* [What to do]
Transcribe the text of every one of the records below word for word, and leave the pictures out of your answer.

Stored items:
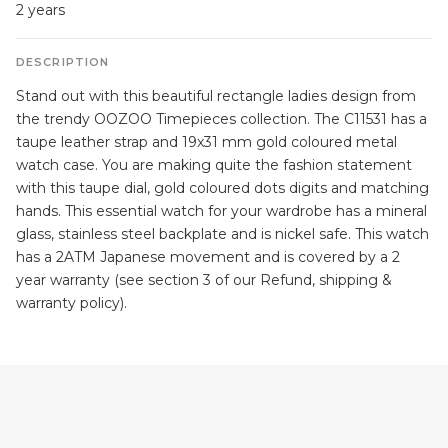
2 years
DESCRIPTION
Stand out with this beautiful rectangle ladies design from
the trendy OOZOO Timepieces collection. The C11531 has a
taupe leather strap and 19x31 mm gold coloured metal
watch case. You are making quite the fashion statement
with this taupe dial, gold coloured dots digits and matching
hands. This essential watch for your wardrobe has a mineral
glass, stainless steel backplate and is nickel safe. This watch
has a 2ATM Japanese movement and is covered by a 2
year warranty (see section 3 of our Refund, shipping &
warranty policy).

* [Solution to the problem]
2 years
DESCRIPTION
Stand out with this beautiful rectangle ladies design from
the trendy OOZOO Timepieces collection. The C11531 has a
taupe leather strap and 19x31 mm gold coloured metal
watch case. You are making quite the fashion statement
with this taupe dial, gold coloured dots digits and matching
hands. This essential watch for your wardrobe has a mineral
glass, stainless steel backplate and is nickel safe. This watch
has a 2ATM Japanese movement and is covered by a 2
year warranty (see section 3 of our Refund, shipping &
warranty policy).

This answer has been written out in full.